Whistleblowing is the act of reporting or disclosing wrongdoing in the workplace. If someone is committing fraud or acting dishonestly at your workplace, a whistleblower act may protect you if you report it.
Thank you to attorney, Bertha Burruezo of Burruezo & Burruezo, PLLC for significant contribution to this article.
WHAT ARE YOUR RIGHTS?
Whistleblowers are protected against retaliation from an employer under the Whistleblower Protection Act of 1989. Reprisal acts include but are not limited to; poor performance review, demotion, suspension and termination.
The law also prohibits any adverse action against an employee for filing an appeal, complaint, or grievance; helping someone else file or testifying on their behalf; or cooperating with or disclosing information to the Office of Inspector General (OIG).
WHAT DO YOU NEED TO DO?
If you have been retaliated against for whistleblowing you should report your matter promptly with the appropriate agency.
WHAT TO CONSIDER BEFORE TAKING ACTION?
There are numerous statutes with whistleblower protection provisions that can have complex interpretations.
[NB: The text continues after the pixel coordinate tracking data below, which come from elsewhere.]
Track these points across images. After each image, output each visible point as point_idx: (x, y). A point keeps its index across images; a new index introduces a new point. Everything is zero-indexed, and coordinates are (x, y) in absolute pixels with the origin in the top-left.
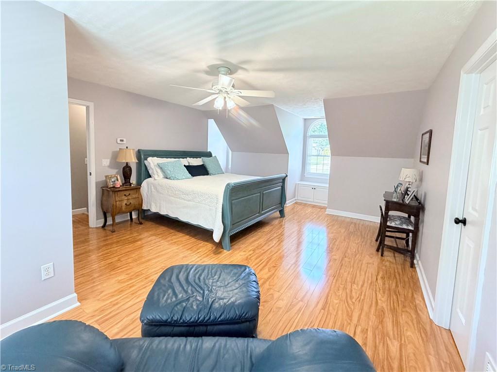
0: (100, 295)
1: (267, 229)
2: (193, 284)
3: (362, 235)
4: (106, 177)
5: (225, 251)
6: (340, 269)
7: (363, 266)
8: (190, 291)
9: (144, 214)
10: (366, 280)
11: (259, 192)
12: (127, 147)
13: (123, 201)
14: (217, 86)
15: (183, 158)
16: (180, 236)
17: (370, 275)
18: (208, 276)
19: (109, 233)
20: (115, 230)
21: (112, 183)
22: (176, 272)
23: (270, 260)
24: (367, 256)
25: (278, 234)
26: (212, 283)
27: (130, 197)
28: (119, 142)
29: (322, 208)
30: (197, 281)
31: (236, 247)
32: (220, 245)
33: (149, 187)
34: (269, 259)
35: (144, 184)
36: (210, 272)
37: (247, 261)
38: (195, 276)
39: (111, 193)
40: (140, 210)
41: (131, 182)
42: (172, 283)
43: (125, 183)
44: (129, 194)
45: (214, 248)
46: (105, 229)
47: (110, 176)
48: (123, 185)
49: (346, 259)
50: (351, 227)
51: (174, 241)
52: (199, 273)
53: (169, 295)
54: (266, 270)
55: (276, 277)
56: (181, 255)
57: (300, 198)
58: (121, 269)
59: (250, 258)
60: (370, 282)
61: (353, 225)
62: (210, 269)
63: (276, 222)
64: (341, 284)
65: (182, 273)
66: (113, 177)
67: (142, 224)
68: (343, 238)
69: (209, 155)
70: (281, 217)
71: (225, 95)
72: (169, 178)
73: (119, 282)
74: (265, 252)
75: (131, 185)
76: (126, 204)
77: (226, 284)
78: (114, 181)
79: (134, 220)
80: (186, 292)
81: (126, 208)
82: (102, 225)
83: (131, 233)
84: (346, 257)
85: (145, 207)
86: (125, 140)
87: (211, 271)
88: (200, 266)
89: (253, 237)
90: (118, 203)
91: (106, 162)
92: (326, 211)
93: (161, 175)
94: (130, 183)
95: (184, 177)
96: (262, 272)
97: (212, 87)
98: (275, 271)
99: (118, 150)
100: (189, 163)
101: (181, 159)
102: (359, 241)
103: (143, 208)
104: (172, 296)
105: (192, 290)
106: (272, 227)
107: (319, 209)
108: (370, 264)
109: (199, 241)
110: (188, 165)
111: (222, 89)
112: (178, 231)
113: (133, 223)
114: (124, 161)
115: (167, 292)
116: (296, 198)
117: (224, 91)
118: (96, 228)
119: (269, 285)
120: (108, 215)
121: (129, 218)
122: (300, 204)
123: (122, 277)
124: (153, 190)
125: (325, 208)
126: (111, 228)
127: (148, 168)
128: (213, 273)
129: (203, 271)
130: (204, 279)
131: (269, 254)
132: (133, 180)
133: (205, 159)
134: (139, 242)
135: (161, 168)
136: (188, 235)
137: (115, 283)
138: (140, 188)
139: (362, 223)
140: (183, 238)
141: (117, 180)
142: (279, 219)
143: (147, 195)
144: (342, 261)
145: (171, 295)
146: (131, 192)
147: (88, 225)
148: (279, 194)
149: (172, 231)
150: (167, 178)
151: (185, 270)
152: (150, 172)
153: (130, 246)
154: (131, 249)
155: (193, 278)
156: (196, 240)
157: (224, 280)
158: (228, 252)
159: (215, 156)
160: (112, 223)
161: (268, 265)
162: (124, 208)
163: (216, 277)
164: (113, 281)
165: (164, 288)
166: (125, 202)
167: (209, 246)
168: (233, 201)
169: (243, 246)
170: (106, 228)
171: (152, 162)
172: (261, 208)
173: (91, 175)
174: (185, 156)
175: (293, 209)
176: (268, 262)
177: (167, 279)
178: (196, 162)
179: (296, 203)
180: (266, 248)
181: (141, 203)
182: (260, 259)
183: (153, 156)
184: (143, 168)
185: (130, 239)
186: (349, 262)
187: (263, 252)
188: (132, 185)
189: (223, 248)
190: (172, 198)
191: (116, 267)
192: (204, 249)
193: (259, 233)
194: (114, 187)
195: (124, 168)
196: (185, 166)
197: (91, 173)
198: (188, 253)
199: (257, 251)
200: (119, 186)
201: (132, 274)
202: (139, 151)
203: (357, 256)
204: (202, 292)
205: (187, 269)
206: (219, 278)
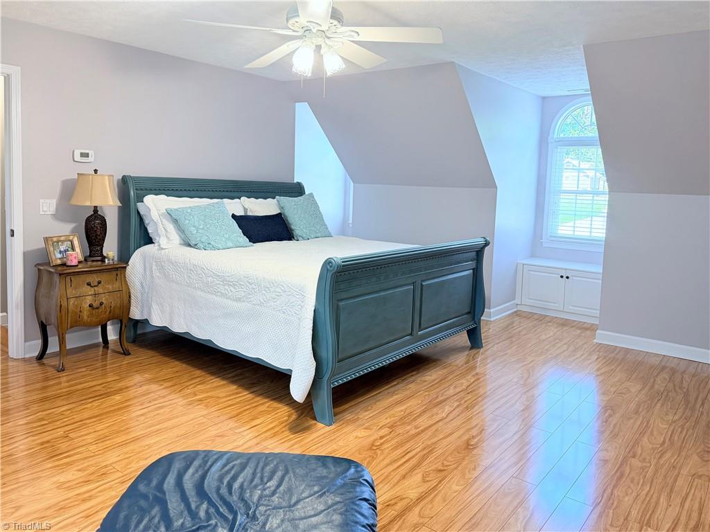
0: (13, 513)
1: (431, 376)
2: (214, 497)
3: (687, 402)
4: (46, 239)
5: (320, 425)
6: (615, 487)
7: (680, 482)
8: (202, 514)
9: (135, 331)
10: (683, 519)
11: (410, 281)
12: (96, 171)
13: (84, 296)
14: (297, 19)
15: (232, 198)
16: (215, 385)
17: (696, 506)
18: (252, 481)
19: (52, 372)
20: (66, 366)
21: (59, 256)
22: (177, 466)
23: (431, 452)
24: (695, 457)
25: (458, 390)
26: (260, 498)
27: (100, 289)
28: (78, 157)
29: (587, 329)
30: (224, 491)
31: (348, 416)
32: (306, 411)
33: (147, 265)
34: (430, 450)
35: (137, 258)
36: (259, 470)
37: (370, 453)
38: (221, 479)
39: (56, 278)
40: (124, 321)
41: (105, 254)
42: (164, 493)
43: (90, 256)
44: (99, 283)
45: (294, 417)
46: (44, 364)
47: (55, 239)
48: (86, 260)
49: (635, 462)
50: (658, 380)
51: (197, 397)
52: (233, 472)
53: (151, 520)
54: (417, 477)
55: (439, 498)
56: (213, 431)
57: (527, 301)
58: (69, 456)
59: (382, 444)
60: (692, 524)
61: (665, 375)
62: (261, 464)
63: (460, 359)
64: (611, 525)
65: (191, 471)
66: (63, 242)
67: (129, 354)
68: (633, 406)
69: (297, 190)
70: (472, 348)
71: (320, 41)
72: (195, 246)
73: (60, 486)
74: (419, 434)
75: (103, 261)
76: (90, 306)
77: (293, 501)
78: (66, 251)
79: (111, 346)
80: (193, 515)
81: (91, 315)
82: (36, 354)
83: (104, 375)
84: (634, 457)
85: (136, 313)
86: (91, 153)
87: (263, 469)
88: (239, 455)
89: (393, 394)
90: (72, 302)
91: (49, 205)
92: (594, 337)
93: (176, 238)
94: (102, 255)
95: (230, 244)
96: (406, 483)
97: (287, 21)
98: (440, 481)
99: (76, 177)
100: (246, 210)
101: (226, 201)
102: (676, 417)
103: (132, 316)
104: (159, 522)
105: (207, 512)
106: (445, 371)
107: (579, 331)
108: (700, 477)
109: (258, 398)
110: (242, 214)
111: (308, 24)
112: (212, 374)
113: (109, 351)
114: (88, 204)
115: (149, 512)
116: (517, 301)
117: (314, 31)
118: (24, 360)
119: (419, 515)
120: (50, 330)
121: (101, 340)
122: (529, 316)
123: (71, 475)
124: (156, 273)
125: (592, 329)
126: (55, 361)
127: (146, 222)
128: (266, 474)
129: (243, 468)
130: (241, 487)
131: (429, 439)
132: (110, 248)
133: (285, 200)
134: (117, 397)
135: (175, 222)
136: (234, 382)
137: (50, 490)
138: (125, 267)
139: (691, 370)
140: (222, 391)
141: (73, 249)
142: (466, 353)
143: (142, 284)
144: (621, 465)
145: (156, 520)
146: (103, 277)
147: (7, 353)
148: (466, 287)
149: (198, 372)
150: (190, 246)
151: (200, 466)
152: (150, 231)
153: (96, 404)
154: (96, 412)
155: (215, 484)
156: (251, 396)
157: (290, 491)
158: (328, 429)
159: (312, 194)
160: (58, 350)
161: (425, 467)
162: (85, 315)
163: (272, 484)
164: (47, 484)
165: (143, 503)
166: (89, 300)
167: (283, 411)
168: (341, 304)
169: (365, 415)
170: (44, 361)
171: (155, 206)
172: (417, 321)
173: (13, 235)
174: (236, 194)
175: (506, 328)
176: (424, 458)
177: (154, 483)
178: (262, 207)
179: (517, 314)
180: (423, 422)
181: (126, 302)
182: (404, 449)
183: (157, 191)
184: (134, 220)
185: (98, 388)
186: (643, 468)
187: (413, 432)
188: (106, 260)
189: (315, 418)
190: (199, 293)
191: (59, 452)
192: (269, 418)
193: (411, 386)
194: (64, 265)
195: (88, 220)
196: (234, 216)
197: (12, 231)
198: (229, 427)
199: (400, 430)
200: (75, 263)
201: (92, 469)
202: (124, 182)
203: (668, 455)
204: (230, 517)
205: (207, 462)
206: (279, 486)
These statutes are specific to different scenarios and provide the length of time you have to bring forward a complaint, your rights and where to report your complaint. Therefore, it is crucial to consult with a lawyer to obtain proper guidance.
As previously mentioned, the statute of limitations will depend on the applicable state and federal laws for a specific situation, and in some cases, it can be only 30 days.